Consulting 101: More on networking
Posted November 13, 2015on:
This it the third part of my reflections on being an independent consultant.
Yesterday I shared a few standard and unconventional HOWs of networking. Today I focus on WHY.
It is tempting to view networking as a just-in-case activity. You never know how a business card or a good introduction might end up being work for a client. So the first and obvious WHY of networking is for yourself.
However, I have observed such networking behaviour to come across as desperate, overly aggressive, and if I read the body language right, off-putting to the listener. There is a principled difference when a person initiates self-promotion and when a person is invited to say more.
This is like someone teaching a class that everyone has to attend but has no idea why. Here the teacher does most of the talking and the students sit back. The alternative is learning that is driven by need or desire. The signs of this are conversations that start with questions that are important to the learner and a better balance of who does the talking.
I accidentally discovered this when attending conferences, speaking at events, or facilitating workshops. After a shared experience — someone else’s talk, my seminar, or my workshop — someone invariably approaches me with questions.
My goal is to help with a question or issue, not cultivate a client. I leave it to that person to decide if they need my paid services after we chat. The returns on efforts like these are not high, but I can walk away with a clear conscience.
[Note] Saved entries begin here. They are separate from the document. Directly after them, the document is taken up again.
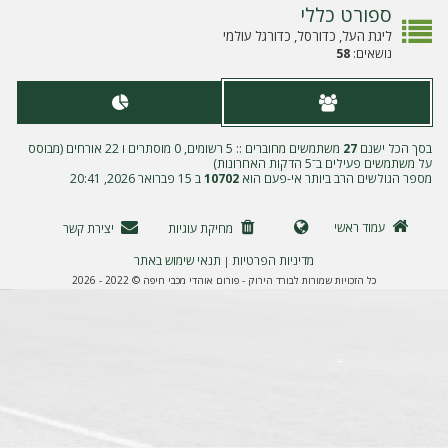
ה
ספורט כללי
ליגת העל, כדורסל, כדורגל עולמי
נושאים:
58
בסך הכל ישנם
27
משתמשים מחוברים :: 5 רשומים, 0 מוסתרים ו 22 אורחים (מבוסס
על משתמשים פעילים ב־5 הדקות האחרונות)
מספר הגולשים הרב ביותר אי-פעם הוא
10702
ב 15 פברואר 2026, 20:41
עמוד ראשי
מחיקת עוגיות
יצירת קשר
מדיניות הפרטיות
תנאי שימוש באתר
|
כל הזכויות שמורות לבורד הירוק - פורום אוהדי מכבי חיפה © 2022 - 2026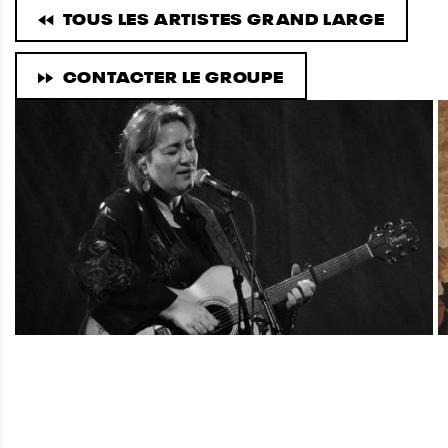
TOUS LES ARTISTES GRAND LARGE
CONTACTER LE GROUPE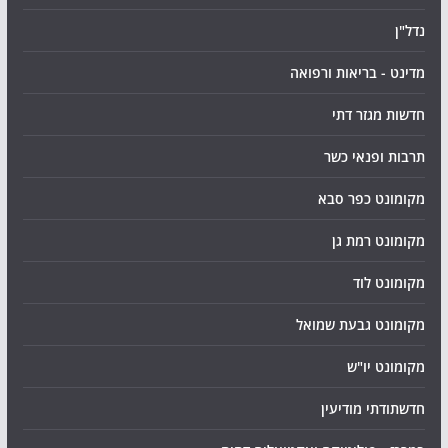
נדל"ן
מדינט - בריאות ורפואה
חדשות מגזר דתי
תרבות ופנאי כשר
מקומונט כפר סבא
מקומונט רמת גן
מקומונט לוד
מקומונט גבעת שמואל
מקומונט יו"ש
חדשתודתי מודיעין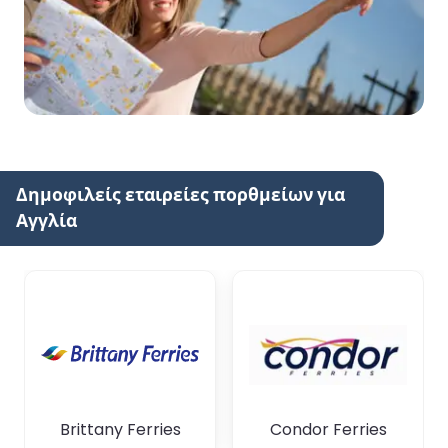
Δημοφιλείς εταιρείες πορθμείων για
Αγγλία
Brittany Ferries
Condor Ferries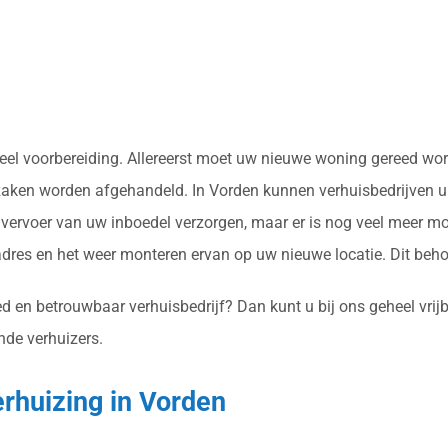
k veel voorbereiding. Allereerst moet uw nieuwe woning gereed 
 zaken worden afgehandeld. In Vorden kunnen verhuisbedrijven u 
ervoer van uw inboedel verzorgen, maar er is nog veel meer mo
res en het weer monteren ervan op uw nieuwe locatie. Dit beh
d en betrouwbaar verhuisbedrijf? Dan kunt u bij ons geheel vrijb
nde verhuizers.
erhuizing in Vorden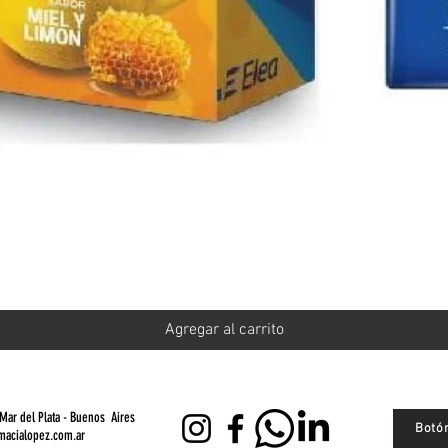
Vista rápida
Agregar al carrito
Mar del Plata - Buenos Aires
Botó
macialopez.com.ar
Another less obvious reason for networking is to help someone else already in my network. If you listen hard enough, people will share opportunities that might be suitable for someone else. I like to put these people in touch with other people I know. It is my way of creating serendipity. A more calculative person might think of this as scoring karma points, but I do not keep score because that is tiresome.
So why network? Simply because 1) it is a natural extension of events like conferences and workshops, 2) you create serendipity by trying to help others, and 3) in doing so, you help yourself.